▸ Instructions for the task:
Could you work out how many lines of the material below hold "Revoke"? Only the number is needed.

▸ Data shown:
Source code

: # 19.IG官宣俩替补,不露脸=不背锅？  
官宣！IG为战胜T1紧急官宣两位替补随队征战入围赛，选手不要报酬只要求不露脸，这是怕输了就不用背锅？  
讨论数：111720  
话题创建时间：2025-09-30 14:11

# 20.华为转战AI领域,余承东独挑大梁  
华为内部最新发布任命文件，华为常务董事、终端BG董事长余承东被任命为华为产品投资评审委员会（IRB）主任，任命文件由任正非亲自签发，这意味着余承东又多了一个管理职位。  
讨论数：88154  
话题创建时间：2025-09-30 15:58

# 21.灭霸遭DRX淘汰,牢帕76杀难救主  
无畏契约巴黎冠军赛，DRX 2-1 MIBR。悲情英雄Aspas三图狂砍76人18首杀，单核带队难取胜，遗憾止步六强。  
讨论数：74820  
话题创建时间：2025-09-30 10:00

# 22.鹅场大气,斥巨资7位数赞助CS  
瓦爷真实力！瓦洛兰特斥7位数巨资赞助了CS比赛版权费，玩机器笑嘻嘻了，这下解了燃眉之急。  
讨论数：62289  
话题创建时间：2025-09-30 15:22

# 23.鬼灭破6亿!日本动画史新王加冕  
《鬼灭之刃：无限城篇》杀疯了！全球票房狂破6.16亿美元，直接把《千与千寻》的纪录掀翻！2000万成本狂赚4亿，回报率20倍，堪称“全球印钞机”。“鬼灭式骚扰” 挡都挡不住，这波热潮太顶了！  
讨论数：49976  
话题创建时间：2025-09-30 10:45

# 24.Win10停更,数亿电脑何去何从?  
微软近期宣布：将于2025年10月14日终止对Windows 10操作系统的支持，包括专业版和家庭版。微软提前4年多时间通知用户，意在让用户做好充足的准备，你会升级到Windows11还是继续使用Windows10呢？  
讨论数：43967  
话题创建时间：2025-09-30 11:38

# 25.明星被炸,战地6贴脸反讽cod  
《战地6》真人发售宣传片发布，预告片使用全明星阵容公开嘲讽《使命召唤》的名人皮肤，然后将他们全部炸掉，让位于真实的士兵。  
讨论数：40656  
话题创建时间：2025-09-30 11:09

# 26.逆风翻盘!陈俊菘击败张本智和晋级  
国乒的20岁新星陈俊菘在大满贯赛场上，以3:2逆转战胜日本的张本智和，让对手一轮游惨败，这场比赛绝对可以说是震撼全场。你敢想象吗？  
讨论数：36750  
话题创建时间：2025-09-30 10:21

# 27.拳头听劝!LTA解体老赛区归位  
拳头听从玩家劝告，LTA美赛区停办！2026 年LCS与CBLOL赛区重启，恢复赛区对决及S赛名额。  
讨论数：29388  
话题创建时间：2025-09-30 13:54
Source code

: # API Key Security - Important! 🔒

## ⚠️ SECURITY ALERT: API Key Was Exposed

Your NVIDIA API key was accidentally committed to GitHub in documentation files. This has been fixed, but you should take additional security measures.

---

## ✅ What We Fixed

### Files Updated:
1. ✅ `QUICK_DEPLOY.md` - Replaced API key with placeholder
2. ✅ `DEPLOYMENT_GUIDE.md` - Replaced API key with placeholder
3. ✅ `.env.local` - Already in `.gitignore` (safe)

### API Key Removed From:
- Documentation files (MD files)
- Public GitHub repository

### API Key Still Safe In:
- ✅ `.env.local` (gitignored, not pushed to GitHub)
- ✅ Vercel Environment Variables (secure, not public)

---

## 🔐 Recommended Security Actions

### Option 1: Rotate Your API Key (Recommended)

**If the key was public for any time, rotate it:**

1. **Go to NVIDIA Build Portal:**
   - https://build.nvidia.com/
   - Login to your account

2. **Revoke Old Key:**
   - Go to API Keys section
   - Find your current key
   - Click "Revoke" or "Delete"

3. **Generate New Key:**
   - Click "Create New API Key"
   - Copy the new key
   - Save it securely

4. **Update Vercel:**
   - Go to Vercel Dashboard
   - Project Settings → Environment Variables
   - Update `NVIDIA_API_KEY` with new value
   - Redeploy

▸ Solution to this task:
2